• **About this task**:
Reproduce word for word the part of the records below that opens with the line containing "Attala County" and closes with the line containing "What is the range of X", including both of those lines.

(Dataset records)
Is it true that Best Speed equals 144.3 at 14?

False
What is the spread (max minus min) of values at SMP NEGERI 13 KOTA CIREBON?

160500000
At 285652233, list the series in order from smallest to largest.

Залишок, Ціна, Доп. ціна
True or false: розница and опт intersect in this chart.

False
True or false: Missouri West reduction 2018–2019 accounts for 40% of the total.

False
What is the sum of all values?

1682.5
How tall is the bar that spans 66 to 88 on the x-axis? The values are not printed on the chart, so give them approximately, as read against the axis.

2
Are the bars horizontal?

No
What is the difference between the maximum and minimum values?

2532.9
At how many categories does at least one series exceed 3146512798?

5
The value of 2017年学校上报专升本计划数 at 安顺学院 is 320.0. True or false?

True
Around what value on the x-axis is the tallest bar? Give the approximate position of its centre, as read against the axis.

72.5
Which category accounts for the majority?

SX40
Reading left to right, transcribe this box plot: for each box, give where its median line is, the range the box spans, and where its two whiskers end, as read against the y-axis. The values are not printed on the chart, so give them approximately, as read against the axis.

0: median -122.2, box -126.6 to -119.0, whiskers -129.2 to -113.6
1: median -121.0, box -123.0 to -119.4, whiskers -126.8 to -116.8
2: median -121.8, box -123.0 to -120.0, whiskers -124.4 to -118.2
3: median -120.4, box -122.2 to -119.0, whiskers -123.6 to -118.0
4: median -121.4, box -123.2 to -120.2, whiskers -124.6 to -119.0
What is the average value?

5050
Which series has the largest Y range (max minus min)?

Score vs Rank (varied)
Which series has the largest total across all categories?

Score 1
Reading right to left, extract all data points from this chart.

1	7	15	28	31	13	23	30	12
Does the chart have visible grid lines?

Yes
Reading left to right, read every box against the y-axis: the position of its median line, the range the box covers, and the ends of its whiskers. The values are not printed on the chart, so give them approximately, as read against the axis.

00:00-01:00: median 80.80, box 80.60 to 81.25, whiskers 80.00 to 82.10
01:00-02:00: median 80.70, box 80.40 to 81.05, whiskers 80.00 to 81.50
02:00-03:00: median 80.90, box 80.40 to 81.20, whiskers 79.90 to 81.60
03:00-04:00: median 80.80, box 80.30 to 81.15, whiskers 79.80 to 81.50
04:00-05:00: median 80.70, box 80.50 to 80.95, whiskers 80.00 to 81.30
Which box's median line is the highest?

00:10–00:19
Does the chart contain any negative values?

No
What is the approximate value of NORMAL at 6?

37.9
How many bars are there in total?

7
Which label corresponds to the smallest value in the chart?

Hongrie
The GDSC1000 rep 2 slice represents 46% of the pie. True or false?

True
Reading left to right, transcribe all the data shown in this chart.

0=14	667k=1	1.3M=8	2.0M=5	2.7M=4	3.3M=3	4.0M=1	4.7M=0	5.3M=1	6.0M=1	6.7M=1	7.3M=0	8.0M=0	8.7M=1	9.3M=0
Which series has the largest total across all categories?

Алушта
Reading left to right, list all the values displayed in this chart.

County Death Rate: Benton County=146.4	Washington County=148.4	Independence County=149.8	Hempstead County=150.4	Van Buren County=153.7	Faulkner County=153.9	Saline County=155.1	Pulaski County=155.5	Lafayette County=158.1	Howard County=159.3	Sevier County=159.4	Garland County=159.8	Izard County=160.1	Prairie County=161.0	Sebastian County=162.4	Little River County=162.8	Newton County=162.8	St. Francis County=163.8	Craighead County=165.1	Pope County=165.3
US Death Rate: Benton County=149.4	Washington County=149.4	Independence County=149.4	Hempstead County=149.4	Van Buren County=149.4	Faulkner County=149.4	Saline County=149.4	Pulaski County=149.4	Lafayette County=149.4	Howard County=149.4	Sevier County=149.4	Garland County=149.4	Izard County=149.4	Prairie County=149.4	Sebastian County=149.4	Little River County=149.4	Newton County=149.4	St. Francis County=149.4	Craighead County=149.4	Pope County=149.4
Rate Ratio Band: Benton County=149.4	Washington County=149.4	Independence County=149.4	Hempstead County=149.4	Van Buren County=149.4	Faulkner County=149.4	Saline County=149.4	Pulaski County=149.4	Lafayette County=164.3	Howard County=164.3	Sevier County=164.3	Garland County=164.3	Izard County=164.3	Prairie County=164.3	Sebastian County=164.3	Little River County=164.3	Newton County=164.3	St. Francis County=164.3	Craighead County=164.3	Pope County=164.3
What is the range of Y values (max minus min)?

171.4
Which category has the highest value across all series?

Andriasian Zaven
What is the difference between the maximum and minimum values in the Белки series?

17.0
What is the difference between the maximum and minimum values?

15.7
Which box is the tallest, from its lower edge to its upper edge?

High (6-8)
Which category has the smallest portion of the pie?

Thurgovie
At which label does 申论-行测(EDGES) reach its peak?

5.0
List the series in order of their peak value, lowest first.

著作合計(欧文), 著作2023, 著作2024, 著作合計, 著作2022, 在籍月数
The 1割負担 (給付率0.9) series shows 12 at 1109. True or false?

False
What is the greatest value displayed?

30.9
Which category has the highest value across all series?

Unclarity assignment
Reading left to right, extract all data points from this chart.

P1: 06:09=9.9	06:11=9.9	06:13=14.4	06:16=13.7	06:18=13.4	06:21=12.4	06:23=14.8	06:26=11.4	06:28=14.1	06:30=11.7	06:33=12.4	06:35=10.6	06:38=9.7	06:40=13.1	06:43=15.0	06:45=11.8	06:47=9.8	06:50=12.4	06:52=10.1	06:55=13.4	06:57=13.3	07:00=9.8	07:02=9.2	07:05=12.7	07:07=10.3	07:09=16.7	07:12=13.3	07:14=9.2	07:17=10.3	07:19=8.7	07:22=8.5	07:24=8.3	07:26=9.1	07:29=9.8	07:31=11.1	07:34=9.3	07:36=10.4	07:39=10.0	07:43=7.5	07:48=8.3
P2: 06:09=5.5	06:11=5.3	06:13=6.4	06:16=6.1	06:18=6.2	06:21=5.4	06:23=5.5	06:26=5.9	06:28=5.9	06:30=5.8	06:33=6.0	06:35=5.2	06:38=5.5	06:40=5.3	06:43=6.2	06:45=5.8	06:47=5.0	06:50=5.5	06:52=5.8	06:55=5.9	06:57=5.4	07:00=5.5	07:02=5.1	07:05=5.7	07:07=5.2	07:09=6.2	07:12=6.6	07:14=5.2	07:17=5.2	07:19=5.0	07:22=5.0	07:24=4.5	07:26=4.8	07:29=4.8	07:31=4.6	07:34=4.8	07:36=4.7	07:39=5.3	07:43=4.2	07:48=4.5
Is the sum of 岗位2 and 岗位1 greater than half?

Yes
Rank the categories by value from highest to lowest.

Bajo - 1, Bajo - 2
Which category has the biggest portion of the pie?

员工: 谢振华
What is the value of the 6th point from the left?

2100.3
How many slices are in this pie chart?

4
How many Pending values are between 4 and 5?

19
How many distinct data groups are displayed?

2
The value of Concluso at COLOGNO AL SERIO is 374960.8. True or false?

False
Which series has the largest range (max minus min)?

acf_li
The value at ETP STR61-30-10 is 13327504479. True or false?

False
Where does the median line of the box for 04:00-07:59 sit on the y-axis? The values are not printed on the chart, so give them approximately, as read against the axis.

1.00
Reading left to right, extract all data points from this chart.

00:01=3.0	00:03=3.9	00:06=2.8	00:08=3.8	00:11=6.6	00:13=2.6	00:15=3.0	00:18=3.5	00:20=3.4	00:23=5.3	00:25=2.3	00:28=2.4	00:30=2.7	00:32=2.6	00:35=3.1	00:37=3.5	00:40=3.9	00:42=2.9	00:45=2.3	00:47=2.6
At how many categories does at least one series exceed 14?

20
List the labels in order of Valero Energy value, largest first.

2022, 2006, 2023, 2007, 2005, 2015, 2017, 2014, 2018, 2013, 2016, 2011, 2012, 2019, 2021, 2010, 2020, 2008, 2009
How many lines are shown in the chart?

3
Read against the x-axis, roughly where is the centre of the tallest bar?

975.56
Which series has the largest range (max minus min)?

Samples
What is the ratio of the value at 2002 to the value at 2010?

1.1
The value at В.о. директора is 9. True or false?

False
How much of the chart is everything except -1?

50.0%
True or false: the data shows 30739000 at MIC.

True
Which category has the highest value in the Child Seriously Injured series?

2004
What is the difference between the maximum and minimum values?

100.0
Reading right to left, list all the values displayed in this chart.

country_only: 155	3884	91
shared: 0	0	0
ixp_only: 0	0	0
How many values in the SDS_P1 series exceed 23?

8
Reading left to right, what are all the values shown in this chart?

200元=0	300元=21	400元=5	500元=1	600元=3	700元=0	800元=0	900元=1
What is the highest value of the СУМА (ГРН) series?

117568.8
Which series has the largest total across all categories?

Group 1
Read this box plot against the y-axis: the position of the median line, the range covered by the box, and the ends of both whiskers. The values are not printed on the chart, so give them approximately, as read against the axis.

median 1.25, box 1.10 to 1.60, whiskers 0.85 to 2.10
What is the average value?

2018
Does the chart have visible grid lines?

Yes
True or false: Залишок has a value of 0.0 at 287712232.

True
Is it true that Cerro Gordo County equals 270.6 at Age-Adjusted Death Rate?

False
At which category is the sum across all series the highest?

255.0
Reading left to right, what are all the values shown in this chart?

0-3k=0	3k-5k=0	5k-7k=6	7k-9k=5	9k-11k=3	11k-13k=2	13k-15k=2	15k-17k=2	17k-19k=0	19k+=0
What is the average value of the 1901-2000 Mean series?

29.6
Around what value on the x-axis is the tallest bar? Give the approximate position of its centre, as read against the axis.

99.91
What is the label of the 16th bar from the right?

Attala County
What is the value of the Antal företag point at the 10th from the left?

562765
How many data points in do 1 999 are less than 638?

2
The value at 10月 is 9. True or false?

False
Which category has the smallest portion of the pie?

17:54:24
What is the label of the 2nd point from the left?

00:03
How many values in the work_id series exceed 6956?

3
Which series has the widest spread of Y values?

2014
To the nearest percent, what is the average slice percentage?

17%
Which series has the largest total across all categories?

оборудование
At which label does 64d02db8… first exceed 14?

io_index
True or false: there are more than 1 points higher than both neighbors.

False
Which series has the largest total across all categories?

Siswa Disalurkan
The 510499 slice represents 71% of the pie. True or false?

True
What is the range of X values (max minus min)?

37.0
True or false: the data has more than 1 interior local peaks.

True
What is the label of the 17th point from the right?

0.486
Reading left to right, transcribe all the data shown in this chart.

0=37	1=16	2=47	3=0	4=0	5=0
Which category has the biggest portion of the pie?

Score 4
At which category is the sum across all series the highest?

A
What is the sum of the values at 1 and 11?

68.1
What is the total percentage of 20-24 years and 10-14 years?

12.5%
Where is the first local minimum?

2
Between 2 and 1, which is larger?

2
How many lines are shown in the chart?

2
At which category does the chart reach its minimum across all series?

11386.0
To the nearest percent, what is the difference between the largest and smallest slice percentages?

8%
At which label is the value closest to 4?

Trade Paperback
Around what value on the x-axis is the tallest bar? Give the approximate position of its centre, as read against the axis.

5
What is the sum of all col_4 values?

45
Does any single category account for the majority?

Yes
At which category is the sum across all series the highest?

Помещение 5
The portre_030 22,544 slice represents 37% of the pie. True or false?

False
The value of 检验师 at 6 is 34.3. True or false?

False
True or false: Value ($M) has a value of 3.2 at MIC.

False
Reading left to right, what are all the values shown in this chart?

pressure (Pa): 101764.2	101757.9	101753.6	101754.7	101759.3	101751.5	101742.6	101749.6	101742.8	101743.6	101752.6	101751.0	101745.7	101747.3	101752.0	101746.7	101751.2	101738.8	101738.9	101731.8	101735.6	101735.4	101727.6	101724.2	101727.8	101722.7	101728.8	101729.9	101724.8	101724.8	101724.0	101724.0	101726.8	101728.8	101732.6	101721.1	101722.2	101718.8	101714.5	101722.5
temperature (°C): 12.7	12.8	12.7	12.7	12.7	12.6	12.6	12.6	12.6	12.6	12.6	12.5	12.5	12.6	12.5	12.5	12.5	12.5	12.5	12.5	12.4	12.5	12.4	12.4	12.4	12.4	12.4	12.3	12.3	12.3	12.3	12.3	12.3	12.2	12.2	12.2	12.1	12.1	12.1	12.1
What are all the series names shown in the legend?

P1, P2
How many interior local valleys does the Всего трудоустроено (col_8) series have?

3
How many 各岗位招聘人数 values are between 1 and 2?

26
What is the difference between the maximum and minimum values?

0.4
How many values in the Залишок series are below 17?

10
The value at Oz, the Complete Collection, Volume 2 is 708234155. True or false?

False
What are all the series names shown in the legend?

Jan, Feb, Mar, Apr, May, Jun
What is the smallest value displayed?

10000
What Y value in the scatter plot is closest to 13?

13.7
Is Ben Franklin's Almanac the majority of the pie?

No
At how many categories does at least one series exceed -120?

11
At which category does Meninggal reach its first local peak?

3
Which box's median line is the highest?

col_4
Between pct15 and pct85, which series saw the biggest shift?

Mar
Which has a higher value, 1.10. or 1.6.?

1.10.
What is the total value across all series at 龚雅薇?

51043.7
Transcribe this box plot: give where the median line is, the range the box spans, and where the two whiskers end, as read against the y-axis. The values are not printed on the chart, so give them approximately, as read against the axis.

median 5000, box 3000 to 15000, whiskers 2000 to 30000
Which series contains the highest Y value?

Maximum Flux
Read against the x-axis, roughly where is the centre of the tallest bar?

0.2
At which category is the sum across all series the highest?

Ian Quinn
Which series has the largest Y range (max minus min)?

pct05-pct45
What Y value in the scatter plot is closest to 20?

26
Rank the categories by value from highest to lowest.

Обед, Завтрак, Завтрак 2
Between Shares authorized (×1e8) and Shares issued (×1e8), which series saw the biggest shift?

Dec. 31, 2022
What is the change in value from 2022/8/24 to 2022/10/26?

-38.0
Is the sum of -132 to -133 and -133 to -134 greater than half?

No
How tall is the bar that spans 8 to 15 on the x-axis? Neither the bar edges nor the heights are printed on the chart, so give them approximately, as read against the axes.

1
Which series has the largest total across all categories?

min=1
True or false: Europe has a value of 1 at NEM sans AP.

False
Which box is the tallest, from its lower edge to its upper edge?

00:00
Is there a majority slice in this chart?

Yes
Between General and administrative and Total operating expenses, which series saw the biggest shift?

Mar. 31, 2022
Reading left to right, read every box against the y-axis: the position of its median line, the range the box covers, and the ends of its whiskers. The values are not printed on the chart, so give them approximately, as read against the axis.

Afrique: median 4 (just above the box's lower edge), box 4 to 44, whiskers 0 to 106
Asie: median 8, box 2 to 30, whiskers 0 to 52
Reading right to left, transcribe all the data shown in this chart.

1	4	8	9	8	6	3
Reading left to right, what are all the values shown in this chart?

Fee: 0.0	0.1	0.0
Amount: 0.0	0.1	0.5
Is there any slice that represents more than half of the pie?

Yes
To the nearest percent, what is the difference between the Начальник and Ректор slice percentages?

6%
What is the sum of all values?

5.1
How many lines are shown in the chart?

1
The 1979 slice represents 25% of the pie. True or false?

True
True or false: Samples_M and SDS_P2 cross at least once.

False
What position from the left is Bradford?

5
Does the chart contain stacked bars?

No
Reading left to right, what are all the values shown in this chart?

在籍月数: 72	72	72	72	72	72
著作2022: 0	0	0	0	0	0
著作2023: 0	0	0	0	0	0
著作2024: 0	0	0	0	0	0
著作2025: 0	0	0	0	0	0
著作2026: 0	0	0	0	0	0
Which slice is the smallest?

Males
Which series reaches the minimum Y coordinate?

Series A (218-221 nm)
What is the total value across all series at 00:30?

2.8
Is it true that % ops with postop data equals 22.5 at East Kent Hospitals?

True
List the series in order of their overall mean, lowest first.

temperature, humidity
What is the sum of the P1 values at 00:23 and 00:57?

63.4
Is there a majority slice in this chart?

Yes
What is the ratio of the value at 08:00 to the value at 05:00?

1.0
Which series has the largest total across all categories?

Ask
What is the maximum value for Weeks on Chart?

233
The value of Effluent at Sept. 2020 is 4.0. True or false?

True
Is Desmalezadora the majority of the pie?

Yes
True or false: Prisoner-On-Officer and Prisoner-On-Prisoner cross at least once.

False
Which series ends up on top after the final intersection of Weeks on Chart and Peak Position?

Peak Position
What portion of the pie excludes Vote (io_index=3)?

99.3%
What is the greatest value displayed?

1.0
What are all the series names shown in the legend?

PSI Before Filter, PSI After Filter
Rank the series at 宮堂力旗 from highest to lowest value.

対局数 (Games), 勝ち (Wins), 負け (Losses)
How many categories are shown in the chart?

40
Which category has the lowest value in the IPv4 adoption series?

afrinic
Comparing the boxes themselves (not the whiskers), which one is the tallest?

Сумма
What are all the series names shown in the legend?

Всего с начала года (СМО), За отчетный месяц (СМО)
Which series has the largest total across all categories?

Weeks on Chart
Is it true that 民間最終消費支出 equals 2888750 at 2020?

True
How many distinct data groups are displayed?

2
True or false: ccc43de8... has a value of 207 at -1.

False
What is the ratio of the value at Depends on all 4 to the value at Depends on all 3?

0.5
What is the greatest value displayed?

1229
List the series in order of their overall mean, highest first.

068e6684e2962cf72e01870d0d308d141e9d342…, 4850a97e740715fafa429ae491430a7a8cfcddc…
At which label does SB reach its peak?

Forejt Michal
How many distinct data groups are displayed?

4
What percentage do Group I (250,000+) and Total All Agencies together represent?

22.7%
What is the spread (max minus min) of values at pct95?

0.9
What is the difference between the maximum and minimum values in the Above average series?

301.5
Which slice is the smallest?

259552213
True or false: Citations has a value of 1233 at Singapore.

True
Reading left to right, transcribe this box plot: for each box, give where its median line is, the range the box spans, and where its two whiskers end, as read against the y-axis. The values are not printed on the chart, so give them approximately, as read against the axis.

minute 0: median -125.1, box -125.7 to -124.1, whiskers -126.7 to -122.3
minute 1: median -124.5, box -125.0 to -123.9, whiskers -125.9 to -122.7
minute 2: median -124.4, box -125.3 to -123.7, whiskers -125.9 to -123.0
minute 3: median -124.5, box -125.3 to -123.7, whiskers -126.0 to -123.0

• **Response for this exercise**:
Attala County
What is the value of the Antal företag point at the 10th from the left?

562765
How many data points in do 1 999 are less than 638?

2
The value at 10月 is 9. True or false?

False
Which category has the smallest portion of the pie?

17:54:24
What is the label of the 2nd point from the left?

00:03
How many values in the work_id series exceed 6956?

3
Which series has the widest spread of Y values?

2014
To the nearest percent, what is the average slice percentage?

17%
Which series has the largest total across all categories?

оборудование
At which label does 64d02db8… first exceed 14?

io_index
True or false: there are more than 1 points higher than both neighbors.

False
Which series has the largest total across all categories?

Siswa Disalurkan
The 510499 slice represents 71% of the pie. True or false?

True
What is the range of X values (max minus min)?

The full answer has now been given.